[Records shown — start]

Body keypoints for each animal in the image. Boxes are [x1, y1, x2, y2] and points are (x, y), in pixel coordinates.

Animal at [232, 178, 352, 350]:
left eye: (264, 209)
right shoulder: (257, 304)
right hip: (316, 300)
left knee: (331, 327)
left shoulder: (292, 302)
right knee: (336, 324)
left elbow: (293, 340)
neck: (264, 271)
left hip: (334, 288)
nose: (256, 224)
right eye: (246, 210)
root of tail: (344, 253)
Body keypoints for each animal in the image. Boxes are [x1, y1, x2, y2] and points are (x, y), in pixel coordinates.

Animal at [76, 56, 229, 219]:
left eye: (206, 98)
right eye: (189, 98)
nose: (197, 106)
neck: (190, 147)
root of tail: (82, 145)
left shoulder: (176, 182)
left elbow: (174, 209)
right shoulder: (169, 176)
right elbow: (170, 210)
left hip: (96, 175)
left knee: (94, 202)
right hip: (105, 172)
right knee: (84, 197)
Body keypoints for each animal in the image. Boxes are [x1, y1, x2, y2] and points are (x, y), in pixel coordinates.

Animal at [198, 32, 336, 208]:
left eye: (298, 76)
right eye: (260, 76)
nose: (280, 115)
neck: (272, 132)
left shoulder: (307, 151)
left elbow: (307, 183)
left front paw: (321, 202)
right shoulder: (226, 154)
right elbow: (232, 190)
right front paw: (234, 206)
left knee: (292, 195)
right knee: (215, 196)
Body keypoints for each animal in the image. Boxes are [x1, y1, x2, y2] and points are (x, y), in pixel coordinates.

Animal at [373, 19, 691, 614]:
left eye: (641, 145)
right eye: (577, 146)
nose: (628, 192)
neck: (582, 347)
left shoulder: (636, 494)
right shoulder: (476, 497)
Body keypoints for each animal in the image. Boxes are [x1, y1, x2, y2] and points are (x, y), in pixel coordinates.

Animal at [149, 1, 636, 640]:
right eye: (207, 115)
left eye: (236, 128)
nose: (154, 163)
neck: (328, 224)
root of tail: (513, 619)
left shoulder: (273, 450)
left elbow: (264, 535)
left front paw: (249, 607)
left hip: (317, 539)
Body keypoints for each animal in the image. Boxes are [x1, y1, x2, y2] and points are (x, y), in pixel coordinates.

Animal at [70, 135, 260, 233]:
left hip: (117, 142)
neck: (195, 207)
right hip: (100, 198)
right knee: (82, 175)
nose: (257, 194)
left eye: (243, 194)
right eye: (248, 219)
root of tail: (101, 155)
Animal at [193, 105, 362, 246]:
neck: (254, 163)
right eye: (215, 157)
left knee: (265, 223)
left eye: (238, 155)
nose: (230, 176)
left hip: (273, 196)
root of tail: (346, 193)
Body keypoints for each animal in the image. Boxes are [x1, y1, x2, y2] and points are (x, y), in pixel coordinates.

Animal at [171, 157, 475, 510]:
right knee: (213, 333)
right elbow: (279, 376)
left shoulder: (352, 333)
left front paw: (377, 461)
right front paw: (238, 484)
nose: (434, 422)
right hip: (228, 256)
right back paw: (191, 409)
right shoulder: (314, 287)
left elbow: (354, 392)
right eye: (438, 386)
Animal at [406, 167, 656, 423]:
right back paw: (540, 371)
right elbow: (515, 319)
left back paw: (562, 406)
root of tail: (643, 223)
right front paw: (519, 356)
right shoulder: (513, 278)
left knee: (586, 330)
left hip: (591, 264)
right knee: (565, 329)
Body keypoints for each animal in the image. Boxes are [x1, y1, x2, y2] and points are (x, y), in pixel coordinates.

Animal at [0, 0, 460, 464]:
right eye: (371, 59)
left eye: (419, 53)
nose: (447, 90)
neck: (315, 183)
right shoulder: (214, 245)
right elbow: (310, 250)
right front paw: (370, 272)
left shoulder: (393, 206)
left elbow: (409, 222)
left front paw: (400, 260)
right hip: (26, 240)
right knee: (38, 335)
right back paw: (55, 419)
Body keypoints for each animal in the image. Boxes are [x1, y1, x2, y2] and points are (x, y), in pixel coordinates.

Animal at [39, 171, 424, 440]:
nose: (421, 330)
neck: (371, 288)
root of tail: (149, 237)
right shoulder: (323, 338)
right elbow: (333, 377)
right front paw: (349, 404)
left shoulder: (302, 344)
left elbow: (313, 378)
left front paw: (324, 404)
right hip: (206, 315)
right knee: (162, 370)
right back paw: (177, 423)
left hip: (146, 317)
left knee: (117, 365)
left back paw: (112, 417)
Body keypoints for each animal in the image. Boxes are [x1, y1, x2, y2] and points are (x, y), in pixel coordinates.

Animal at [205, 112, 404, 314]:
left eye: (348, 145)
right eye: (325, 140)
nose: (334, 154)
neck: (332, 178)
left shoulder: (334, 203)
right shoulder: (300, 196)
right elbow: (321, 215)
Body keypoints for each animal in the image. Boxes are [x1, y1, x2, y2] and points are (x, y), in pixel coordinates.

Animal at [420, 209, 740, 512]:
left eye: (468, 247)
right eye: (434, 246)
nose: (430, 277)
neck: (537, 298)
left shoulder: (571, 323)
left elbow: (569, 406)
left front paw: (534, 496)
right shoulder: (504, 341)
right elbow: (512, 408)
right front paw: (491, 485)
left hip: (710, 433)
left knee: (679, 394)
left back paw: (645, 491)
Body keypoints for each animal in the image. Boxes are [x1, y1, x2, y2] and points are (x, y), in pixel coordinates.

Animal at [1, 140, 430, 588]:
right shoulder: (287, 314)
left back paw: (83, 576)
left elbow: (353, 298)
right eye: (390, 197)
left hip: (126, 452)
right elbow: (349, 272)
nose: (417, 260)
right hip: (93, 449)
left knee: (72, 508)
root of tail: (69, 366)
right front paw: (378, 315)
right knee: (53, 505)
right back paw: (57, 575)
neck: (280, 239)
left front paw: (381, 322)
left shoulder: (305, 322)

[Records shown — finish]

Aim of the exercise
Above are the entries. Output exactly the lines beginning with the line that has "right eye: (215, 157)" and ending with the line that has "right shoulder: (214, 245)".

Answer section
right eye: (215, 157)
left knee: (265, 223)
left eye: (238, 155)
nose: (230, 176)
left hip: (273, 196)
root of tail: (346, 193)
Body keypoints for each animal in the image. Boxes are [x1, y1, x2, y2] and points are (x, y), in pixel coordinates.

Animal at [171, 157, 475, 510]:
right knee: (213, 333)
right elbow: (279, 376)
left shoulder: (352, 333)
left front paw: (377, 461)
right front paw: (238, 484)
nose: (434, 422)
right hip: (228, 256)
right back paw: (191, 409)
right shoulder: (314, 287)
left elbow: (354, 392)
right eye: (438, 386)
Animal at [406, 167, 656, 423]:
right back paw: (540, 371)
right elbow: (515, 319)
left back paw: (562, 406)
root of tail: (643, 223)
right front paw: (519, 356)
right shoulder: (513, 278)
left knee: (586, 330)
left hip: (591, 264)
right knee: (565, 329)
Body keypoints for each animal in the image. Boxes are [x1, y1, x2, y2] and points are (x, y), in pixel coordinates.

Animal at [0, 0, 460, 464]:
right eye: (371, 59)
left eye: (419, 53)
nose: (447, 90)
neck: (315, 183)
right shoulder: (214, 245)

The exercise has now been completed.